HyperBlock was already using 20 megawatts a year, which is about a third of all electricity consumed in Missoula County in a year, and had announced that it could scale up to 60 megawatts. County energy analysts argued that although it sourced hydroelectric power, the company was still contributing to climate change because it wasn’t paying for the creation of new renewable energy.

“My first thought was sadness for Steve (Nelson) who runs the Bonner Mill development,” Slotnick said. “I know that he and his partners have done an incredible job turning a wasted former industrial site into a place that creates jobs and produces things people want. It’s really sad to see this potential loss there for them.”

Slotnick said Brownlow informed him that HyperBlock hasn’t vacated the building and has told county officials that it doesn’t have plans to leave permanently yet.

“So it doesn’t sound like they will leave a big hole in the development park,” Slotnick said. “It’s a really unique building. It’s so big and so open and uninsulated. It’s designed for something where you don’t need heat and you need a whole bunch of big, open space. It does have train tracks.”

Slotnick said the county’s decision to impose interim zoning regulations was mischaracterized by some as a “moratorium” on crypto mining expansion.

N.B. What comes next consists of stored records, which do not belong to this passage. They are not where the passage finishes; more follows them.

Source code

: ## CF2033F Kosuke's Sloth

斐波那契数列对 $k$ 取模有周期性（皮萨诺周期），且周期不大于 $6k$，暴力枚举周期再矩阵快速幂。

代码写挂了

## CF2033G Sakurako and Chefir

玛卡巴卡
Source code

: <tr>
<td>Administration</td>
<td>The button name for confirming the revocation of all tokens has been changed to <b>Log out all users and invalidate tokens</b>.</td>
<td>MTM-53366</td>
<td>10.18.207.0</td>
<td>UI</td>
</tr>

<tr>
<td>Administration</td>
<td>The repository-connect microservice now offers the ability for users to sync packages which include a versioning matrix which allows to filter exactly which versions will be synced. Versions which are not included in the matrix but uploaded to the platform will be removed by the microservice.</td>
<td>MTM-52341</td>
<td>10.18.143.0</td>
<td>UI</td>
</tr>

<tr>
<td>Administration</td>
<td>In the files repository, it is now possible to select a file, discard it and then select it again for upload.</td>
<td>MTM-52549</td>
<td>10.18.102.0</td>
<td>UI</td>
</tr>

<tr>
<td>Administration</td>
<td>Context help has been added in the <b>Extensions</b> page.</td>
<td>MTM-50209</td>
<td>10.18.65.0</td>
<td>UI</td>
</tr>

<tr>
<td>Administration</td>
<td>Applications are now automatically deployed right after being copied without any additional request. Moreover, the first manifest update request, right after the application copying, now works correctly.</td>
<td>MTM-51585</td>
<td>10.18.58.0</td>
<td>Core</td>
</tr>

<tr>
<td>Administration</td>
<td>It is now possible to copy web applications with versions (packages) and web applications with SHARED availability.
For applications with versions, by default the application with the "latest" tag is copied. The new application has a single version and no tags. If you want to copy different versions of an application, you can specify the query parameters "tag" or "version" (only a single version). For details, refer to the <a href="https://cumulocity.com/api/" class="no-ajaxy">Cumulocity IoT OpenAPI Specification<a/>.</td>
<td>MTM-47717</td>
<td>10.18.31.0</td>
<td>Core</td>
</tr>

“We were in no way attempting to damage the company,” he said. “You can mine all the Bitcoin you want, you just have to create your own renewable energy for that expansion. They were such a heavy energy user. At its peak they were using a third of the energy of the entire county. Hospitals use a big gob of energy, but they employ hundreds of people.”

Jim Valeo is a member of the Missoula Development Authority board and voted against using Tax Increment Financing for the fan blades back in 2018. He said he’s not surprised the company shut down.

“The fundamental question is, is it a really a business or just a game that rich people play?” he said. “I viewed it as a fad, and we don’t finance fads with taxpayer money.”

He said at the time he voted against approving the use of the TIF money, he had absolute conviction that he was doing the right thing.

“That’s not what TIF is supposed to be used for,” he said. “(HyperBlock) was not a particularly productive business, they don’t employ many people and they are terrible consumers of energy.”

Valeo said he’s a huge supporter of Steve Nelson and the revitalization of the mill site.

“They’ve done a superb job out there,” he said. “Nobody’s been a stronger supporter of what they’ve done out there than I have.”

“It’s easy to get sucked into something (Bitcoin) until you turn the cards over and see the other side,” he said.